香港デモ、現地各紙の「報じ方」はこんなに違う〜そこから見えること

Session-22×現代ビジネス
倉田 徹 プロフィール

荻上 記事を読むと、「皮膚が焼けて痛かった」ということも書かれています。

倉田 この青い液体の放水を受けた人は、皮膚にしみて痛かったようですね。火傷のような症状があったと書いてあります。

荻上 ただのペイント弾とかではないということでしょうか。

倉田 大学の先生の見解が書かれていますが、これは塗料の落とし方ですね。実際に撃たれた人は、最初は何とも思わなかったけども、5〜10分ぐらい経ったら催涙弾を浴びた時と同じ、皮膚にしみて痛い感じを受けた、それがひどかった、と書いてあります。

荻上 催涙弾と並行して使われていたので、催涙ガスが皮膚に沈着したのか、それとも放水の効果なのか、そのあたりまでは書かれていませんね。

倉田 細かい原因まではわかっていないですね。

 

「言葉遣い」に新聞の思想が表れる

荻上 そして4紙目が「星島日報」です。

倉田 この新聞はもともと親台湾系と呼ばれていた新聞です。香港でも、かつて冷戦時代には、台湾の中国国民党政権と大陸の共産党政権がプロパガンダ合戦をしていました。共産党寄りのプロパガンダが先ほど見た「大公報」ですね。それに対して、「台湾寄り」の一つが「星島日報」という新聞だったんです。

ところが香港返還後は、すっかり立場が変わりまして、いまこの新聞は、一番香港政府に近い新聞と言われています。従ってこの新聞も、かなりデモに対しては批判的な論調です。8月31日の「火の場面」がトップですね。

9月1日の各紙。火のシーンを使った新聞が多い〔PHOTO〕取材班

荻上 「831戦火」とあります。

倉田 はい、もともと8月31日のデモの目的は、5年前の同日に中国政府が行った、民主化を制限する決定に対する「5周年の抗議」ということでした。今回のデモによって、また別の意味で「831」が歴史に残ることになったと言えると思います。

荻上 写真は――これは「示威者」という言葉を使っていますから、「デモ参加者」という意味ですね――があちこちで暴れているという書き方になっていますね。

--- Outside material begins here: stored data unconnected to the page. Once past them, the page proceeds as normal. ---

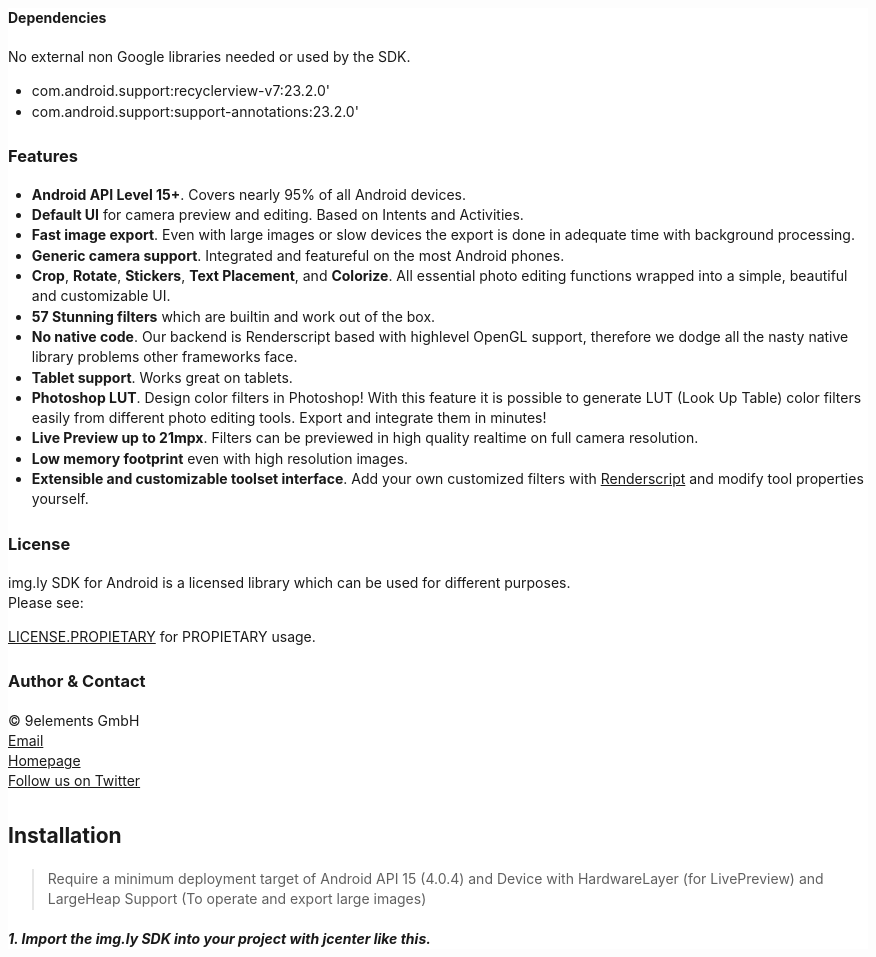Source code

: #### Dependencies

No external non Google libraries needed or used by the SDK.

* com.android.support:recyclerview-v7:23.2.0'
* com.android.support:support-annotations:23.2.0'


### Features

* __Android API Level 15+__. Covers nearly 95% of all Android devices.
* __Default UI__ for camera preview and editing. Based on Intents and Activities.
* __Fast image export__. Even with large images or slow devices the export is done in adequate time with background processing.
* __Generic camera support__. Integrated and featureful on the most Android phones.
* __Crop__, __Rotate__, __Stickers__, __Text Placement__, and __Colorize__. All essential photo editing functions wrapped into a simple, beautiful and customizable UI.
* __57 Stunning filters__ which are builtin and work out of the box.
* __No native code__. Our backend is Renderscript based with highlevel OpenGL support, therefore we dodge all the nasty native library problems other frameworks face.
* __Tablet support__. Works great on tablets.
* __Photoshop LUT__. Design color filters in Photoshop!
With this feature it is possible to generate LUT (Look Up Table) color filters easily from different photo
editing tools. Export and integrate them in minutes!
* __Live Preview up to 21mpx__. Filters can be previewed in high quality realtime on full camera resolution.
* __Low memory footprint__ even with high resolution images.
* __Extensible and customizable toolset interface__. Add your own customized filters with [Renderscript](https://developer.android.com/guide/topics/renderscript/index.html) and modify tool properties yourself.

### License

img.ly SDK for Android is a licensed library which can be used for different purposes. <br/>
Please see:

 [LICENSE.PROPIETARY](https://github.com/imgly/imgly-sdk-android-demo/blob/master/LICENSE.PROPIETARY) for PROPIETARY usage.

### Author & Contact

&copy; 9elements GmbH <br/>
[Email](mailto:eray.basar@9elements.com) <br/>
[Homepage](http://www.9elements.com) <br/>
[Follow us on Twitter](https://twitter.com/9elements)

## Installation

> Require a minimum deployment target of Android API 15 (4.0.4) and Device with HardwareLayer (for LivePreview) and LargeHeap Support (To operate and export large images)


##### 1. Import the img.ly SDK into your project with jcenter like this. 
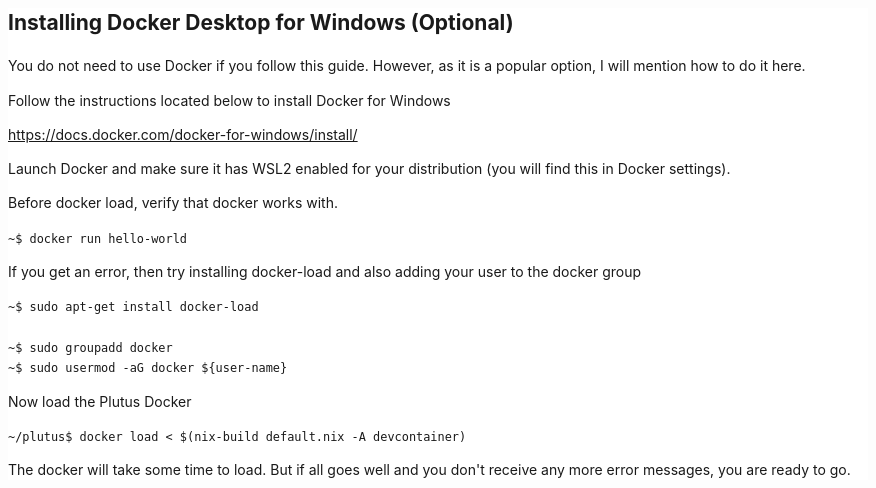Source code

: ## Installing Docker Desktop for Windows (Optional)

You do not need to use Docker if you follow this guide. However, as it is a popular option, I will mention how to do it here. 

Follow the instructions located below to install Docker for Windows

https://docs.docker.com/docker-for-windows/install/
  
Launch Docker and make sure it has WSL2 enabled for your distribution (you will find this in Docker settings).
  
Before docker load, verify that docker works with.

	~$ docker run hello-world

If you get an error, then try installing docker-load and also adding your user to the docker group
	
	~$ sudo apt-get install docker-load

	~$ sudo groupadd docker
	~$ sudo usermod -aG docker ${user-name}
  
Now load the Plutus Docker

	~/plutus$ docker load < $(nix-build default.nix -A devcontainer)
	
The docker will take some time to load. But if all goes well and you don't receive any more error messages, you are ready to go.
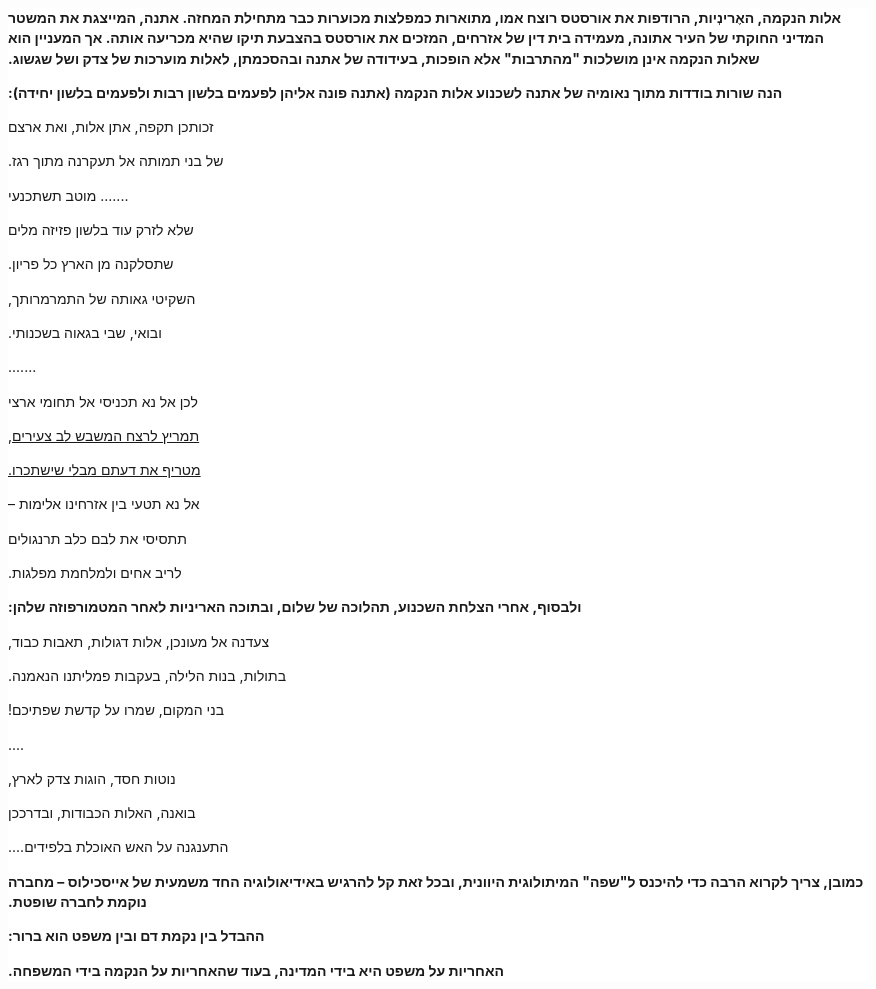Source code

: **<span dir="rtl">אלות הנקמה, האֶרינְיות, הרודפות את אורסטס רוצח אמו,
מתוארות כמפלצות מכוערות כבר מתחילת המחזה. אתנה, המייצגת את המשטר המדיני
החוקתי של העיר אתונה, מעמידה בית דין של אזרחים, המזכים את אורסטס בהצבעת
תיקו שהיא מכריעה אותה. אך המעניין הוא שאלות הנקמה אינן מושלכות "מהתרבות"
אלא הופכות, בעידודה של אתנה ובהסכמתן, לאלות מוערכות של צדק ושל
שגשוג.</span>**

**<span dir="rtl">הנה שורות בודדות מתוך נאומיה של אתנה לשכנוע אלות הנקמה
(אתנה פונה אליהן לפעמים בלשון רבות ולפעמים בלשון יחידה):</span>**

<span dir="rtl">זכותכן תקפה, אתן אלות, ואת ארצם</span>

<span dir="rtl">של בני תמותה אל תעקרנה מתוך רגז.</span>

<span dir="rtl">....... מוטב תשתכנעי</span>

<span dir="rtl">שלא לזרק עוד בלשון פזיזה מלים</span>

<span dir="rtl">שתסלקנה מן הארץ כל פריון.</span>

<span dir="rtl">השקיטי גאותה של התמרמרותך,</span>

<span dir="rtl">ובואי, שבי בגאוה בשכנותי.</span>

<span dir="rtl">.......</span>

<span dir="rtl">לכן אל נא תכניסי אל תחומי ארצי</span>

<span dir="rtl"><u>תמריץ לרצח המשבש לב צעירים,</u></span>

<span dir="rtl"><u>מטריף את דעתם מבלי שישתכרו.</u></span>

<span dir="rtl">אל נא תטעי בין אזרחינו אלימות –</span>

<span dir="rtl">תתסיסי את לבם כלב תרנגולים</span>

<span dir="rtl">לריב אחים ולמלחמת מפלגות.</span>

**<span dir="rtl">ולבסוף, אחרי הצלחת השכנוע, תהלוכה של שלום, ובתוכה
האריניות לאחר המטמורפוזה שלהן:</span>**

<span dir="rtl">צעדנה אל מעונכן, אלות דגולות, תאבות כבוד,</span>

<span dir="rtl">בתולות, בנות הלילה, בעקבות פמליתנו הנאמנה.</span>

<span dir="rtl">בני המקום, שמרו על קדשת שפתיכם!</span>

<span dir="rtl">....</span>

<span dir="rtl">נוטות חסד, הוגות צדק לארץ,</span>

<span dir="rtl">בואנה, האלות הכבודות, ובדרככן</span>

<span dir="rtl">התענגנה על האש האוכלת בלפידים....</span>

**<span dir="rtl">כמובן, צריך לקרוא הרבה כדי להיכנס ל"שפה" המיתולוגית
היוונית, ובכל זאת קל להרגיש באידיאולוגיה החד משמעית של אייסכילוס – מחברה
נוקמת לחברה שופטת.</span>**

**<span dir="rtl">ההבדל בין נקמת דם ובין משפט הוא ברור:</span>**

**<span dir="rtl">האחריות על משפט היא בידי המדינה, בעוד שהאחריות על
הנקמה בידי המשפחה.</span>**
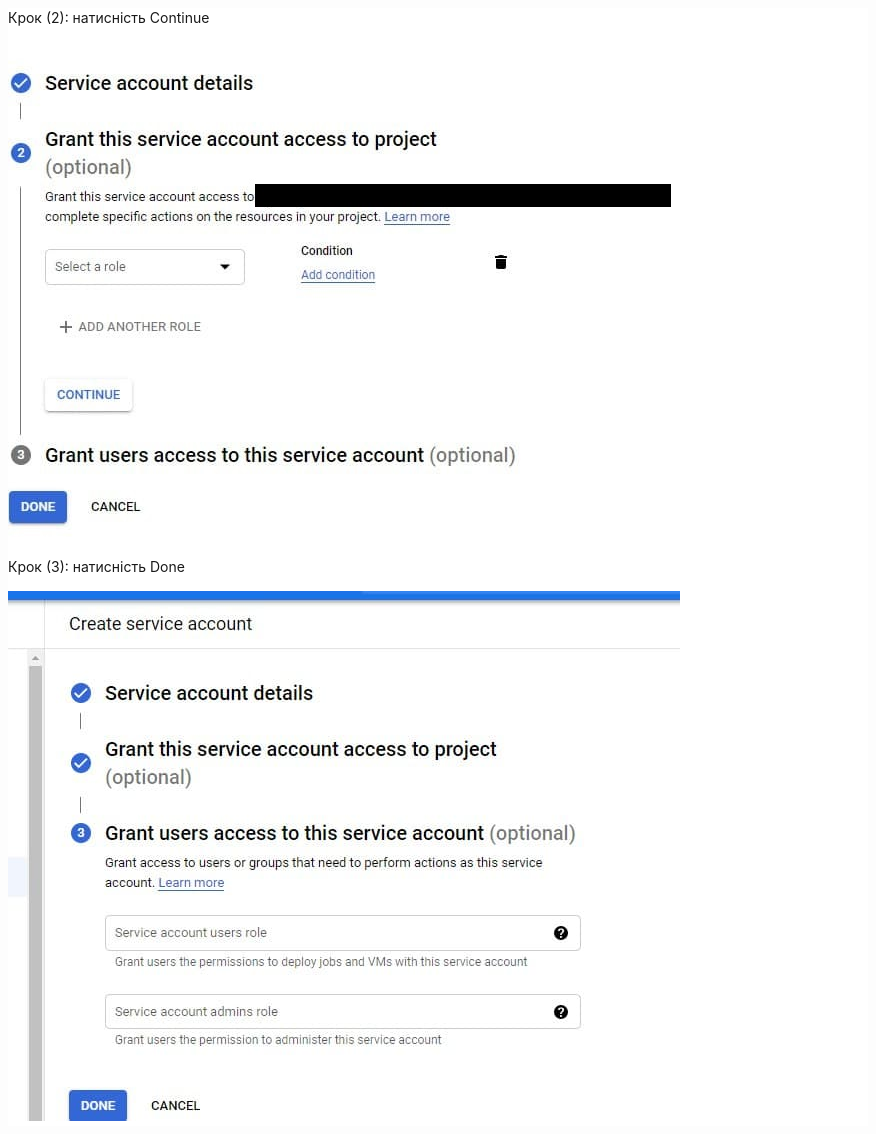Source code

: Крок (2): натисність Continue

![](docs/cloud/10.jpg)
  
Крок (3): натисність Done

![](docs/cloud/11.jpg)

倉田 一応、基本的には中立的な書き方ということで「示威者」なんですけれども、その前に「激進」という言葉が使われている。つまりは、「過激なデモ参加者」ということですね。「暴徒」という言葉は使わないけれど、その一つ手前ぐらいの言葉と言えます。

荻上 「暴徒」という言葉を使う新聞もあれば、「過激派デモ」と書くところもあれば、「市民」と書くところもある。ハッキリと言葉遣いに論調が出るわけですね。

倉田 日本で報じられる紙面でどの言葉が使われているかについて、香港の人はけっこう気にするんですよね。